New Mail Carrier Didn’t Get The Memo

If you lived in an apartment complex for a long time, say, nearly ten years, you get used to how certain things get done. The mail carriers, for example, never deliver the packages to the door. Most people aren’t home during the day and packages left at the door tend to walk. Unlike the apartment complex I previously lived at for a brief period of time (six months), the leasing office doesn’t sign for packages. The mail carriers puts the package inside the lock box or return to the post office, leaving behind a lock box key or pick up slip in the mailbox. This month a new mail carrier who didn’t get the memo.

I’m in the process of rebuilding my FreeNAS file server by replacing parts round robin style. I started off with a NZXT Source 210 case that can hold eight hard drives, moving everything out of the old Dell Inspiron 570 that I inherited from my late father in 2012. This case had a single 120mm fan and mountings for six more 120mm fans. I subsequently ordered a pair of DeepCool 120mm fans for the front mountings to blow air over the existing four hard drives. Despite being in a roomier case with larger fans, the file server was unstable unless I laid the case on its side and took off the side panel for the heat to escape.

Earlier this month I ordered a CompTIA Security+ certification book and a bar of orange hand soap from Amazon. I got a text notification that the package got delivered but it didn’t say which carrier delivered it. After coming home from work that day, I found no lock box key or pickup notice in the mailbox. No package at my apartment door, which was more likely with Amazon and meant that the package had walked. I waited a few days to see if the tracking information was incorrect. Still no package. I notified Amazon early Saturday morning and the replacement package from Las Vegas arrived 12 hours later.

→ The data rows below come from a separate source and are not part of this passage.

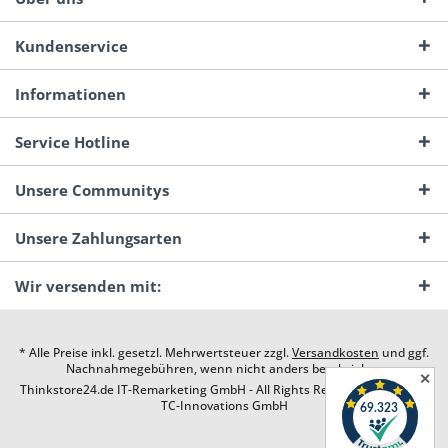
Kundenservice
Informationen
Service Hotline
Unsere Communitys
Unsere Zahlungsarten
Wir versenden mit:
* Alle Preise inkl. gesetzl. Mehrwertsteuer zzgl.
Versandkosten
und ggf.
Nachnahmegebühren, wenn nicht anders beschrieben
✕
Thinkstore24.de IT-Remarketing GmbH - All Rights Reserved. Design by
TC-Innovations GmbH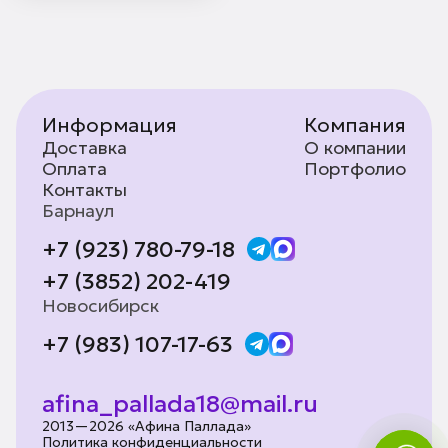
Информация
Компания
Доставка
О компании
Оплата
Портфолио
Контакты
Барнаул
+7 (923) 780-79-18
+7 (3852) 202-419
Новосибирск
+7 (983) 107-17-63
afina_pallada18@mail.ru
2013—2026 «Афина Паллада»
Политика конфиденциальности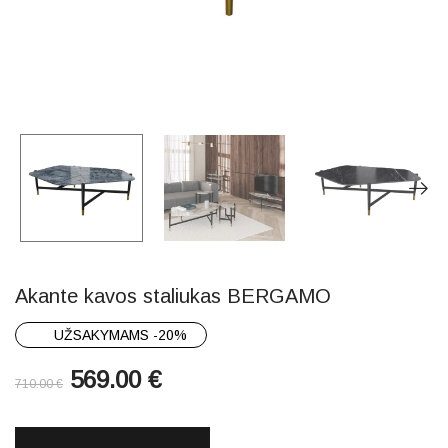
Akante kavos staliukas BERGAMO
UŽSAKYMAMS -20%
569.00
€
710.00
€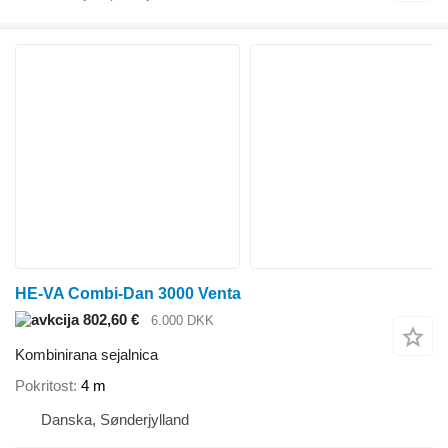
HE-VA Combi-Dan 3000 Venta
802,60 €
6.000 DKK
Kombinirana sejalnica
Pokritost
4 m
Danska, Sønderjylland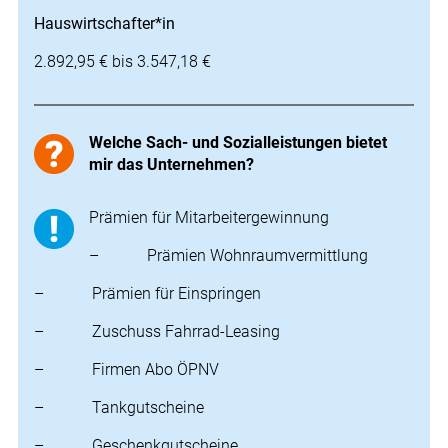
Hauswirtschafter*in
2.892,95 € bis 3.547,18 €
Welche Sach- und Sozialleistungen bietet
mir das Unternehmen?
Prämien für Mitarbeitergewinnung
– Prämien Wohnraumvermittlung
– Prämien für Einspringen
– Zuschuss Fahrrad-Leasing
– Firmen Abo ÖPNV
– Tankgutscheine
– Geschenkgutscheine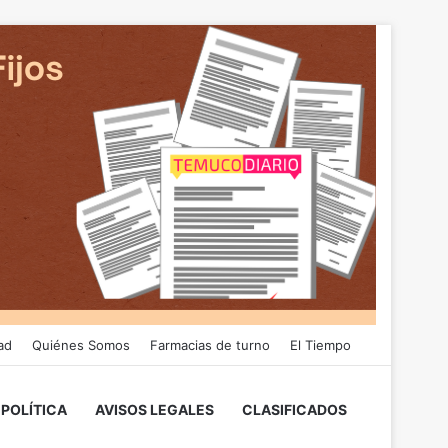
ad
Quiénes Somos
Farmacias de turno
El Tiempo
POLÍTICA
AVISOS LEGALES
CLASIFICADOS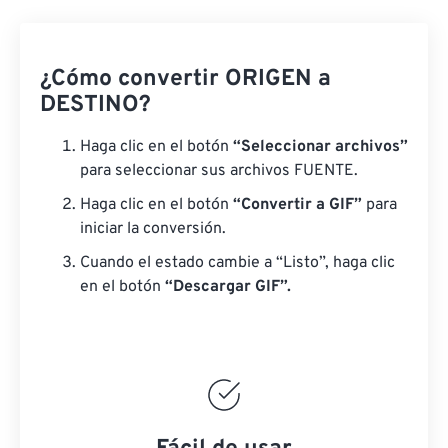
¿Cómo convertir ORIGEN a
DESTINO?
Haga clic en el botón
“Seleccionar archivos”
para seleccionar sus archivos FUENTE.
Haga clic en el botón
“Convertir a GIF”
para
iniciar la conversión.
Cuando el estado cambie a “Listo”, haga clic
en el botón
“Descargar GIF”.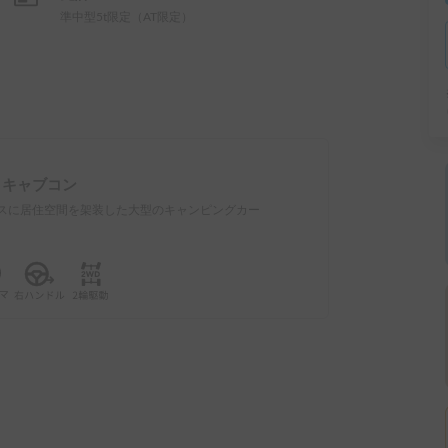
準中型5t限定（AT限定）
：
キャブコン
スに居住空間を架装した大型のキャンピングカー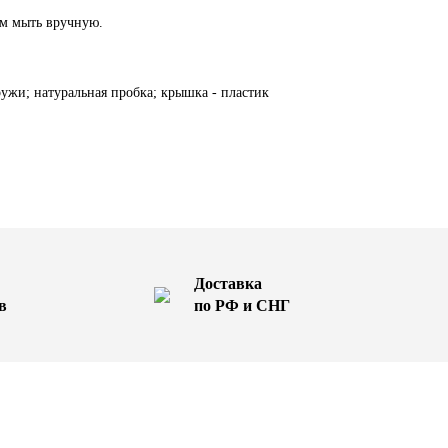
м мыть вручную.
ружи; натуральная пробка; крышка - пластик
Доставка
в
по РФ и СНГ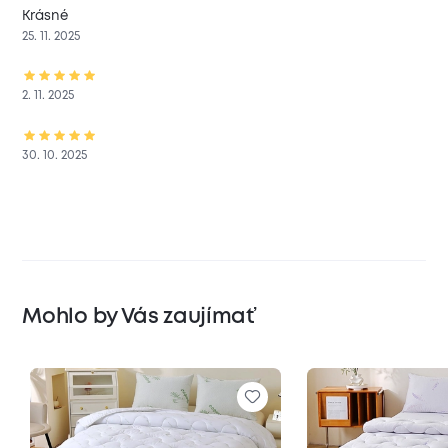
Krásné
25. 11. 2025
2. 11. 2025
30. 10. 2025
Mohlo by Vás zaujímať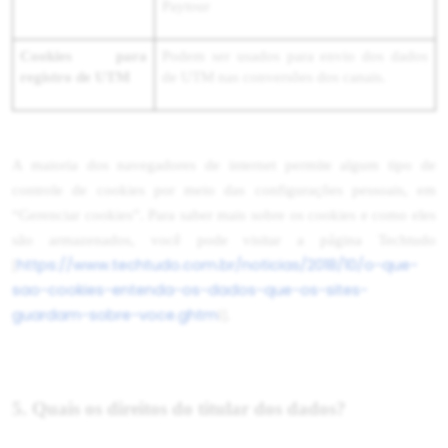
Paytour
Cookies para
Podem ser usados para envio dos dados
registro de UTM
de UTM nas conversões dos canais.
A maioria dos navegadores de internet permite algum tipo de
controle de cookies por meio das configurações pessoais, em
“Gerenciar cookies”. Para saber mais sobre os cookies e como eles
são armazenados, você pode visitar a página Techtudo
https://www.techtudo.com.br/noticias/2018/10/o-que-
[
sao-cookies-entenda-os-dados-que-os-sites-
guardam-sobre-voce.ghtm
l].
5. Quais os direitos do titular dos dados?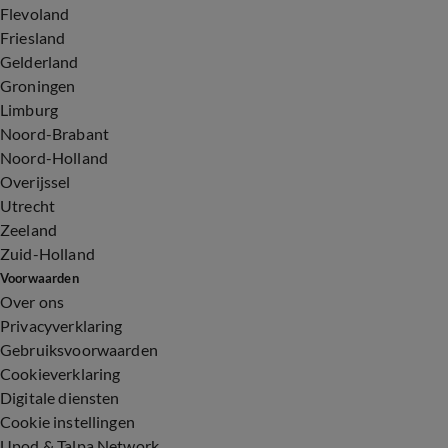
Flevoland
Friesland
Gelderland
Groningen
Limburg
Noord-Brabant
Noord-Holland
Overijssel
Utrecht
Zeeland
Zuid-Holland
Voorwaarden
Over ons
Privacyverklaring
Gebruiksvoorwaarden
Cookieverklaring
Digitale diensten
Cookie instellingen
Upod & Talpa Network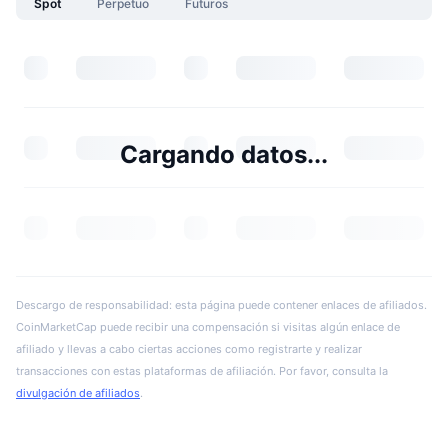
Spot
Perpetuo
Futuros
Cargando datos...
Descargo de responsabilidad: esta página puede contener enlaces de afiliados.
CoinMarketCap puede recibir una compensación si visitas algún enlace de
afiliado y llevas a cabo ciertas acciones como registrarte y realizar
transacciones con estas plataformas de afiliación. Por favor, consulta la
divulgación de afiliados
.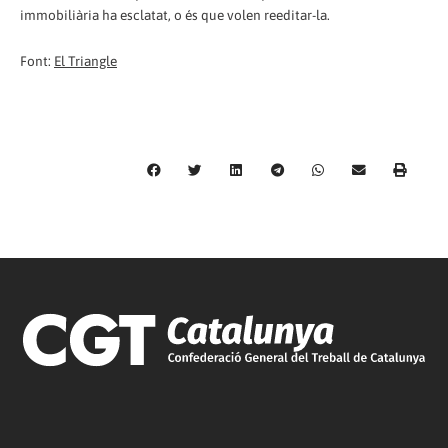
immobiliària ha esclatat, o és que volen reeditar-la.
Font:
El Triangle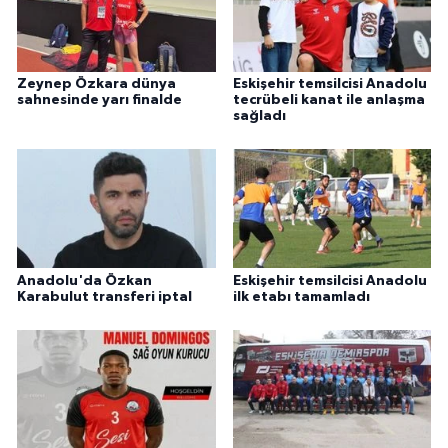
Zeynep Özkara dünya
Eskişehir temsilcisi Anadolu
sahnesinde yarı finalde
tecrübeli kanat ile anlaşma
sağladı
Anadolu'da Özkan
Eskişehir temsilcisi Anadolu
Karabulut transferi iptal
ilk etabı tamamladı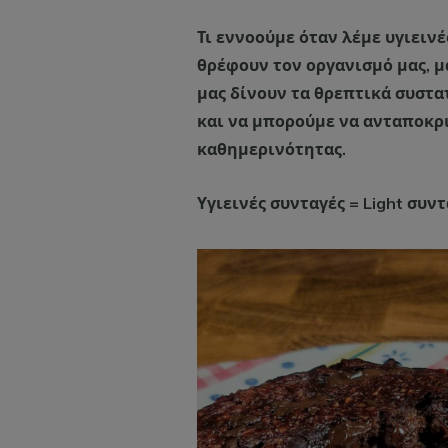
Τι εννοούμε όταν λέμε υγιειν
θρέφουν τον οργανισμό μας, μα
μας δίνουν τα θρεπτικά συστατ
και να μπορούμε να ανταποκρ
καθημερινότητας.
Υγιεινές συνταγές = Light συντ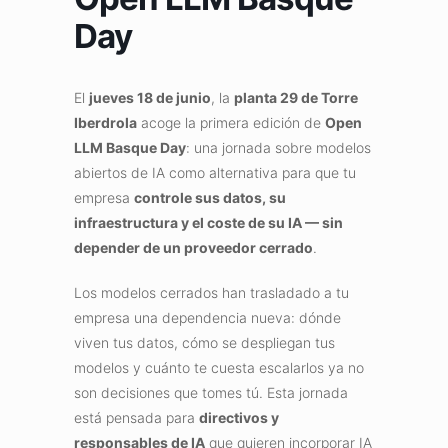
Day
El
jueves 18 de junio
, la
planta 29 de Torre
Iberdrola
acoge la primera edición de
Open
LLM Basque Day
: una jornada sobre modelos
abiertos de IA como alternativa para que tu
empresa
controle sus datos, su
infraestructura y el coste de su IA — sin
depender de un proveedor cerrado
.
Los modelos cerrados han trasladado a tu
empresa una dependencia nueva: dónde
viven tus datos, cómo se despliegan tus
modelos y cuánto te cuesta escalarlos ya no
son decisiones que tomes tú. Esta jornada
está pensada para
directivos y
responsables de IA
que quieren incorporar IA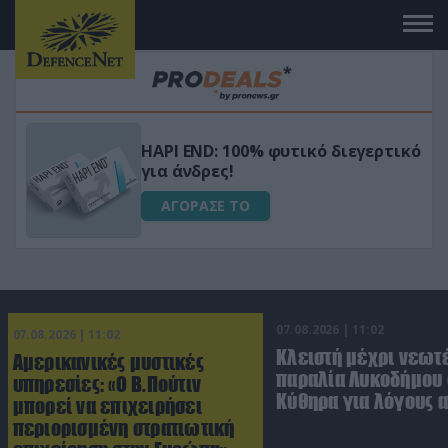
Μεταμόρφωσε τον κήπο σου με το
ικό
Ultra Box Μίνι Αλυσοπρίονο με
μπαταρία λιθίου
ΑΓΟΡΑΣΕ ΤΟ
07.08.2026 | 11:02
07.08.2026 | 11:02
Κλειστή μέχρι νεωτ
Αμερικανικές μυστικές
παραλία Λυκοδήμου 
υπηρεσίες: «Ο Β.Πούτιν
Κύθηρα για λόγους 
μπορεί να επιχειρήσει
περιορισμένη στρατιωτική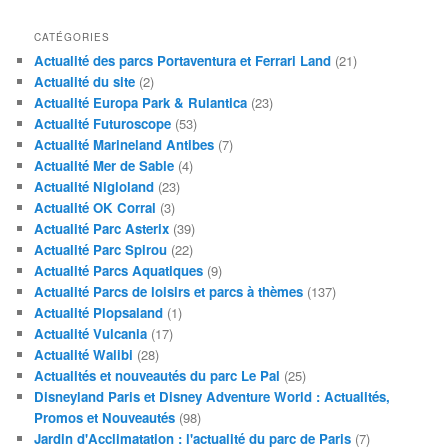
CATÉGORIES
Actualité des parcs Portaventura et Ferrari Land
(21)
Actualité du site
(2)
Actualité Europa Park & Rulantica
(23)
Actualité Futuroscope
(53)
Actualité Marineland Antibes
(7)
Actualité Mer de Sable
(4)
Actualité Nigloland
(23)
Actualité OK Corral
(3)
Actualité Parc Asterix
(39)
Actualité Parc Spirou
(22)
Actualité Parcs Aquatiques
(9)
Actualité Parcs de loisirs et parcs à thèmes
(137)
Actualité Plopsaland
(1)
Actualité Vulcania
(17)
Actualité Walibi
(28)
Actualités et nouveautés du parc Le Pal
(25)
Disneyland Paris et Disney Adventure World : Actualités,
Promos et Nouveautés
(98)
Jardin d'Acclimatation : l'actualité du parc de Paris
(7)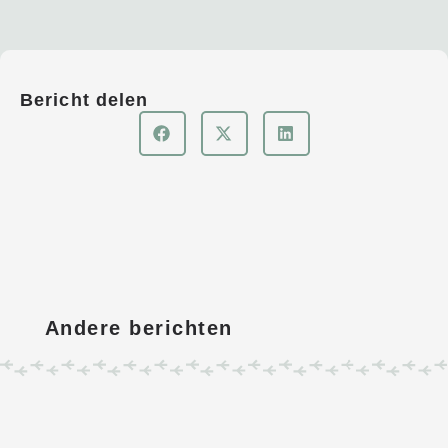
Bericht delen
Andere berichten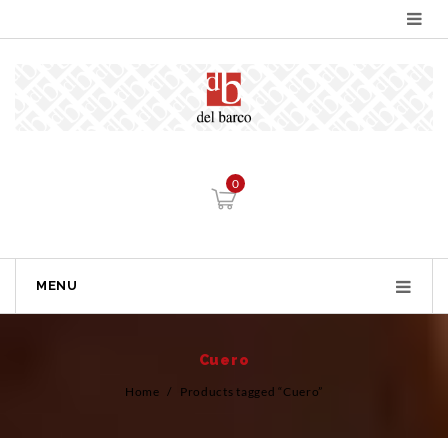
0
MENU
Cuero
Home
/
Products tagged “Cuero”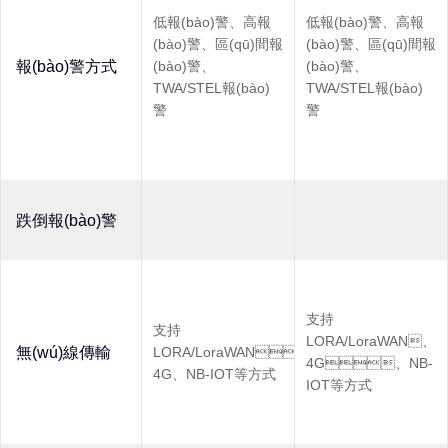
低報(bào)警、高報
低報(bào)警、高報
(bào)警、區(qū)間報
(bào)警、區(qū)間報
報(bào)警方式
(bào)警、
(bào)警、
TWA/STEL報(bào)
TWA/STEL報(bào)
警
警
跌倒報(bào)警
支持
支持
LORA/LoraWAN、
無(wú)線傳輸
LORA/LoraWAN、
4G、NB-
4G、NB-IOT等方式
IOT等方式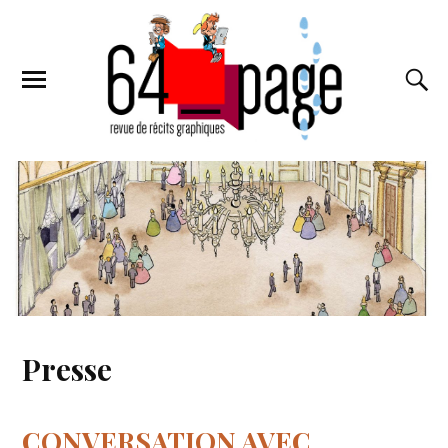
Presse
CONVERSATION AVEC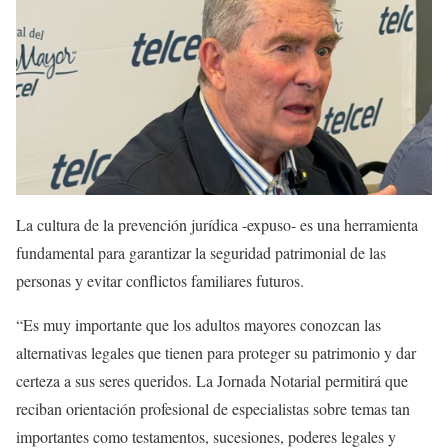
La cultura de la prevención jurídica -expuso- es una herramienta
fundamental para garantizar la seguridad patrimonial de las
personas y evitar conflictos familiares futuros.
“Es muy importante que los adultos mayores conozcan las
alternativas legales que tienen para proteger su patrimonio y dar
certeza a sus seres queridos. La Jornada Notarial permitirá que
reciban orientación profesional de especialistas sobre temas tan
importantes como testamentos, sucesiones, poderes legales y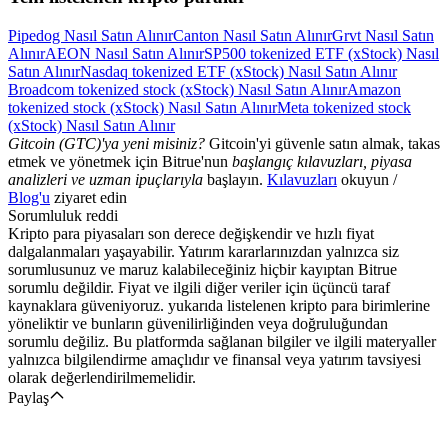
Pipedog Nasıl Satın Alınır
Canton Nasıl Satın Alınır
Grvt Nasıl Satın
Alınır
AEON Nasıl Satın Alınır
SP500 tokenized ETF (xStock) Nasıl
Satın Alınır
Nasdaq tokenized ETF (xStock) Nasıl Satın Alınır
Broadcom tokenized stock (xStock) Nasıl Satın Alınır
Amazon
tokenized stock (xStock) Nasıl Satın Alınır
Meta tokenized stock
(xStock) Nasıl Satın Alınır
Gitcoin (GTC)'ya yeni misiniz?
Gitcoin'yi güvenle satın almak, takas
etmek ve yönetmek için Bitrue'nun
başlangıç kılavuzları, piyasa
analizleri ve uzman ipuçlarıyla
başlayın.
Kılavuzları
okuyun /
Blog'u
ziyaret edin
Sorumluluk reddi
Kripto para piyasaları son derece değişkendir ve hızlı fiyat
dalgalanmaları yaşayabilir. Yatırım kararlarınızdan yalnızca siz
sorumlusunuz ve maruz kalabileceğiniz hiçbir kayıptan Bitrue
sorumlu değildir. Fiyat ve ilgili diğer veriler için üçüncü taraf
kaynaklara güveniyoruz. yukarıda listelenen kripto para birimlerine
yöneliktir ve bunların güvenilirliğinden veya doğruluğundan
sorumlu değiliz. Bu platformda sağlanan bilgiler ve ilgili materyaller
yalnızca bilgilendirme amaçlıdır ve finansal veya yatırım tavsiyesi
olarak değerlendirilmemelidir.
Paylaş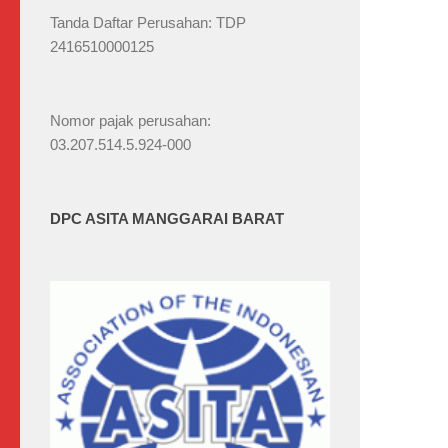
Tanda Daftar Perusahan: TDP
2416510000125
Nomor pajak perusahan:
03.207.514.5.924-000
DPC ASITA MANGGARAI BARAT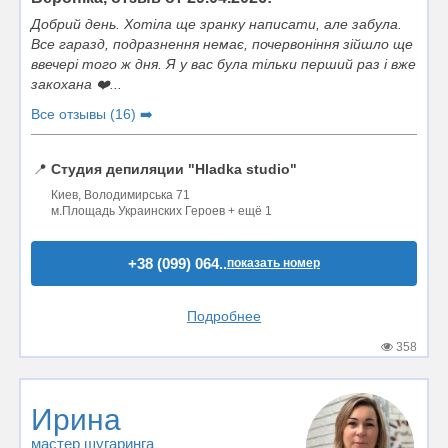
Добрий день. Хотіла ще зранку написати, але забула.
Все гаразд, подразнення немає, почервоніння зійшло ще
ввечері того ж дня. Я у вас була тільки перший раз і вже
закохана ❤️...
Все отзывы (16) ➡️
📍
Студия депиляции "Hladka studio"
Киев, Володимирська 71
м.Площадь Украинских Героев + ещё 1
+38 (099) 064..
показать номер
Подробнее
358
Ирина
мастер шугаринга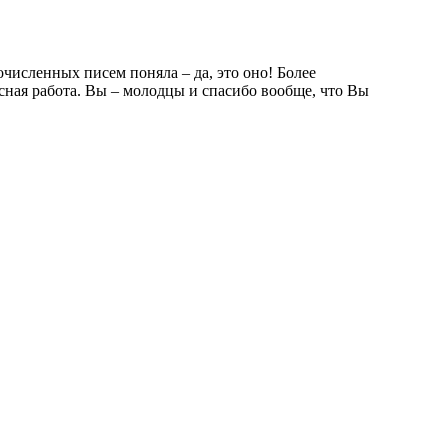
очисленных писем поняла – да, это оно! Более
есная работа. Вы – молодцы и спасибо вообще, что Вы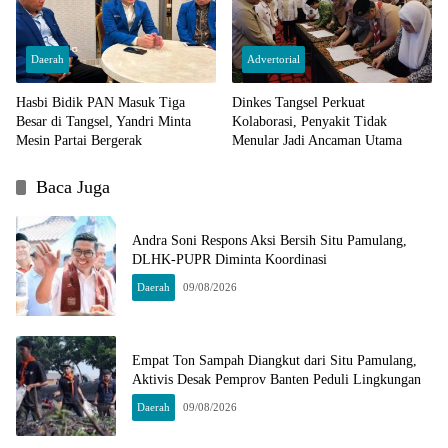
Daerah
Advertorial
Hasbi Bidik PAN Masuk Tiga
Dinkes Tangsel Perkuat
Besar di Tangsel, Yandri Minta
Kolaborasi, Penyakit Tidak
Mesin Partai Bergerak
Menular Jadi Ancaman Utama
Baca Juga
Andra Soni Respons Aksi Bersih Situ Pamulang,
DLHK-PUPR Diminta Koordinasi
Daerah
09/08/2026
Empat Ton Sampah Diangkut dari Situ Pamulang,
Aktivis Desak Pemprov Banten Peduli Lingkungan
Daerah
09/08/2026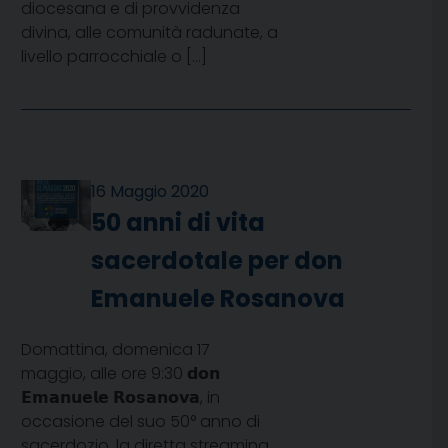
diocesana e di provvidenza
divina, alle comunità radunate, a
livello parrocchiale o […]
16 Maggio 2020
50 anni di vita
sacerdotale per don
Emanuele Rosanova
Domattina, domenica 17
maggio, alle ore 9:30 𝗱𝗼𝗻
𝗘𝗺𝗮𝗻𝘂𝗲𝗹𝗲 𝗥𝗼𝘀𝗮𝗻𝗼𝘃𝗮, in
occasione del suo 50° anno di
sacerdozio. la diretta streaming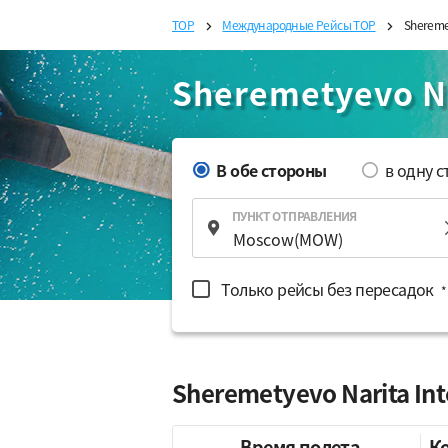
TOP
Международные Рейсы TOP
Shereme
Sheremetyevo Na
В обе стороны
в одну 
ПУНКТ ОТПРАВЛЕНИЯ
Только рейсы без пересадок
*
Sheremetyevo Narita In
Время полета
К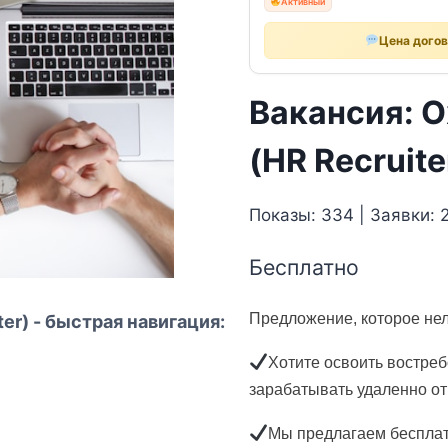
Активный
Цена дого
Вакансия: О
(HR Recruite
Показы: 334 | Заявки: 
Бесплатно
Предложение, которое нел
er) - быстрая навигация:
Хотите освоить востре
зарабатывать удаленно от
Мы предлагаем бесплат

I ordered another pair of 120mm fans from NewEgg. Like the Amazon package the week before, I got a text notification that the package got delivered. Not exactly. The package got sent from the east coast via UPS and transferred to the post office for local delivery. (NewEgg normally ships my orders from their west coast location.) The website tracking showed no movement from the post office. For the next several days, I waited for a lock box key or a pickup notice inside my mailbox. Still no package.

I contacted UPS, who told me that the package was no longer their responsibility after handing off to the post office, and NewEgg, who told me to wait a few more days for the post office to get its act together. A week after UPS handed off the package to the post office, I filed a claimed with NewEgg and requested a refund for the “lost” package. On the day I got the refund from NewEgg, I got a text notification that the post office delivered my package.

Still no lock box key or pick up notice in my mailbox. No package at my door. I noticed a NewEgg box sitting at the door down the hallway. This door typically gets Amazon boxes. I checked the address label on the box—and it was my package. Correct apartment number on the package, but left at the wrong apartment door. Now I had to go through the trouble of returning the refund to NewEgg, as I was keeping the package now that I got it.

Stepping inside my apartment, I noticed a pickup notice stuck to the backside bottom of my door. When I first moved into my apartment, the door had a half-inch gap at the bottom for envelopes and insects to come through. The electric company had an energy efficiency campaign a year later that got the leasing office to install weather-stripping on all the apartment doors. Somehow the mail carrier shoved the pickup notice through the weather-stripping. I came to the conclusion that the mail carrier was new to the job, and filed a complaint with the postmaster general.

As for the file server, I put the new fans into the top mounts to blow hot air out. Five fans didn’t improve things by much. The hard drive at the very bottom of the case was consistently overheating to make the file server unresponsive. This hard drive was also seven-years-old and overdue for replacement, which was the last thing on my to-do list. I moved the fan from the second top mounting to the bottom mounting to blow in cooler air. The hard drive stopped overheating. The CPU temperature ticked up a few degrees from the new flow of hot air. Another fan from NewEgg for the second top mounting should do the trick.

Not sure if the new mail carrier got the memo on delivering packages.